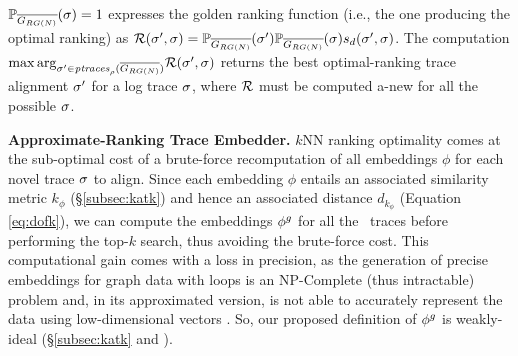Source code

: {$\probskip{\logtrace}=1$ expresses the golden ranking function (i.e., the one producing the optimal ranking) as $\goldenrank(\nonlogtrace,\logtrace)=\probskip{\nonlogtrace} \probskip{\logtrace} s_d(\nonlogtrace,\logtrace)$. The computation ${\max\arg}_{\nonlogtrace\in \WCal{\pmin}{n}} \goldenrank(\nonlogtrace, {\logtrace})$ returns the best optimal-ranking trace alignment $\nonlogtrace$ for a log trace $\logtrace$, where $\goldenrank$ must be computed a-new for all the possible $\logtrace$.
	
	
\vspace{+0.2cm}	
\noindent
\textbf{Approximate-Ranking Trace Embedder.}\label{subsec:ate}
$k$NN ranking optimality comes at the sub-optimal cost of a brute-force recomputation of all embeddings $\phi$
for each novel trace $\logtrace$ to align.
Since each embedding $\phi$ entails an associated similarity metric $k_\phi$ (\S\ref{subsec:katk}) and hence an associated
distance $d_{k_\phi}$ (Equation \ref{eq:dofk}), we can compute the embeddings $\gorgembed$ for all the \unravelled\ traces
before performing the top-$k$ search, thus avoiding the brute-force cost. This computational gain comes with a loss in precision, as the generation of precise embeddings for graph data with loops is an NP-Complete (thus intractable) problem \cite{GartnerFW03} and, in its approximated version, is not able to accurately represent the data using low-dimensional vectors \cite{Seshadhri5631}. So, our proposed definition of $\gorgembed$ is  weakly-ideal (\S\ref{subsec:katk} and \cite{Gartner03}).

}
◆ ◆ ◆ ◆ ◆
How to complete this task:
A verbatim transcription of the records, pictures excluded, is the required output.

Written answer:
Source code

: {$\probskip{\logtrace}=1$ expresses the golden ranking function (i.e., the one producing the optimal ranking) as $\goldenrank(\nonlogtrace,\logtrace)=\probskip{\nonlogtrace} \probskip{\logtrace} s_d(\nonlogtrace,\logtrace)$. The computation ${\max\arg}_{\nonlogtrace\in \WCal{\pmin}{n}} \goldenrank(\nonlogtrace, {\logtrace})$ returns the best optimal-ranking trace alignment $\nonlogtrace$ for a log trace $\logtrace$, where $\goldenrank$ must be computed a-new for all the possible $\logtrace$.
	
	
\vspace{+0.2cm}	
\noindent
\textbf{Approximate-Ranking Trace Embedder.}\label{subsec:ate}
$k$NN ranking optimality comes at the sub-optimal cost of a brute-force recomputation of all embeddings $\phi$
for each novel trace $\logtrace$ to align.
Since each embedding $\phi$ entails an associated similarity metric $k_\phi$ (\S\ref{subsec:katk}) and hence an associated
distance $d_{k_\phi}$ (Equation \ref{eq:dofk}), we can compute the embeddings $\gorgembed$ for all the \unravelled\ traces
before performing the top-$k$ search, thus avoiding the brute-force cost. This computational gain comes with a loss in precision, as the generation of precise embeddings for graph data with loops is an NP-Complete (thus intractable) problem \cite{GartnerFW03} and, in its approximated version, is not able to accurately represent the data using low-dimensional vectors \cite{Seshadhri5631}. So, our proposed definition of $\gorgembed$ is  weakly-ideal (\S\ref{subsec:katk} and \cite{Gartner03}).

}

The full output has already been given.